*Problem description*.
Return every entry exactly. Leave nothing out.

━━━ Data under study ━━━

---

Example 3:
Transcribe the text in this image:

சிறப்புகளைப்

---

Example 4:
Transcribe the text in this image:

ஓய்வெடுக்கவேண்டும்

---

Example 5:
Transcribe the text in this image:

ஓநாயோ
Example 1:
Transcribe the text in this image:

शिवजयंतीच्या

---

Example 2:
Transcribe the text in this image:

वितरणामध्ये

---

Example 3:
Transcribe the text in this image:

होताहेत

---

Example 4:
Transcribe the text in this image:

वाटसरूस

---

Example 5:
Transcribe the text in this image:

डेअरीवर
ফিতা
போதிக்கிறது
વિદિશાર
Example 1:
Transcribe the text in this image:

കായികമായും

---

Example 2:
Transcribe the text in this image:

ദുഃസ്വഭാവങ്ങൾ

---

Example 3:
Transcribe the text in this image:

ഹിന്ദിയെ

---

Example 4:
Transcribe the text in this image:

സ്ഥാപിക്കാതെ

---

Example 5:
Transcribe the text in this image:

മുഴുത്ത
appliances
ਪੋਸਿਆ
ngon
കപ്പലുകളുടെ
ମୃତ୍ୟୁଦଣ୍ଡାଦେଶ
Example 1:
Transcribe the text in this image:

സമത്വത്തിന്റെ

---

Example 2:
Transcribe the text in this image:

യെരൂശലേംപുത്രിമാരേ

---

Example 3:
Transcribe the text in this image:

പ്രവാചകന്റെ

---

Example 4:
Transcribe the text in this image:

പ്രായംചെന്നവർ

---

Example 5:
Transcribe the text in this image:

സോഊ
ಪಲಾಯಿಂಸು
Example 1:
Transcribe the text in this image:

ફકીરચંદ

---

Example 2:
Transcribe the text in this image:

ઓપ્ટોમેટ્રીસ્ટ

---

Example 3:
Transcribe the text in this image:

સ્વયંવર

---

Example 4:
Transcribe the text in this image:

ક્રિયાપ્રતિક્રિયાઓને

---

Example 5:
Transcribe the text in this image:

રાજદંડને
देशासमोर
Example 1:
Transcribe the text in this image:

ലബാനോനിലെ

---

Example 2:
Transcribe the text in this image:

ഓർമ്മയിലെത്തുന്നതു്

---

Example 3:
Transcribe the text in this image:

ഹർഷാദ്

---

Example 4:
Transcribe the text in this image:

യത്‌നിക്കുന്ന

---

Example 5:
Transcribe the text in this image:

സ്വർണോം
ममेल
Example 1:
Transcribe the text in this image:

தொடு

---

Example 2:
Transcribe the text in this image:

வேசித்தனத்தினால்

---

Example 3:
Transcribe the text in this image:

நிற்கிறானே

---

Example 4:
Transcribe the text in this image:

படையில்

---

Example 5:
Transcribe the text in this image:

━━━

*Reply*.
---

Example 3:
Transcribe the text in this image:

சிறப்புகளைப்

---

Example 4:
Transcribe the text in this image:

ஓய்வெடுக்கவேண்டும்

---

Example 5:
Transcribe the text in this image:

ஓநாயோ
Example 1:
Transcribe the text in this image:

शिवजयंतीच्या

---

Example 2:
Transcribe the text in this image:

वितरणामध्ये

---

Example 3:
Transcribe the text in this image:

होताहेत

---

Example 4:
Transcribe the text in this image:

वाटसरूस

---

Example 5:
Transcribe the text in this image:

डेअरीवर
ফিতা
போதிக்கிறது
વિદિશાર
Example 1:
Transcribe the text in this image:

കായികമായും

---

Example 2:
Transcribe the text in this image:

ദുഃസ്വഭാവങ്ങൾ

---

Example 3:
Transcribe the text in this image:

ഹിന്ദിയെ

---

Example 4:
Transcribe the text in this image:

സ്ഥാപിക്കാതെ

---

Example 5:
Transcribe the text in this image:

മുഴുത്ത
appliances
ਪੋਸਿਆ
ngon
കപ്പലുകളുടെ
ମୃତ୍ୟୁଦଣ୍ଡାଦେଶ
Example 1:
Transcribe the text in this image:

സമത്വത്തിന്റെ

---

Example 2:
Transcribe the text in this image:

യെരൂശലേംപുത്രിമാരേ

---

Example 3:
Transcribe the text in this image:

പ്രവാചകന്റെ

---

Example 4:
Transcribe the text in this image:

പ്രായംചെന്നവർ

---

Example 5:
Transcribe the text in this image:

സോഊ
ಪಲಾಯಿಂಸು
Example 1:
Transcribe the text in this image:

ફકીરચંદ

---

Example 2:
Transcribe the text in this image:

ઓપ્ટોમેટ્રીસ્ટ

---

Example 3:
Transcribe the text in this image:

સ્વયંવર

---

Example 4:
Transcribe the text in this image:

ક્રિયાપ્રતિક્રિયાઓને

---

Example 5:
Transcribe the text in this image:

રાજદંડને
देशासमोर
Example 1:
Transcribe the text in this image:

ലബാനോനിലെ

---

Example 2:
Transcribe the text in this image:

ഓർമ്മയിലെത്തുന്നതു്

---

Example 3:
Transcribe the text in this image:

ഹർഷാദ്

---

Example 4:
Transcribe the text in this image:

യത്‌നിക്കുന്ന

---

Example 5:
Transcribe the text in this image:

സ്വർണോം
ममेल
Example 1:
Transcribe the text in this image:

தொடு

---

Example 2:
Transcribe the text in this image:

வேசித்தனத்தினால்

---

Example 3:
Transcribe the text in this image:

நிற்கிறானே

---

Example 4:
Transcribe the text in this image:

படையில்

---

Example 5:
Transcribe the text in this image:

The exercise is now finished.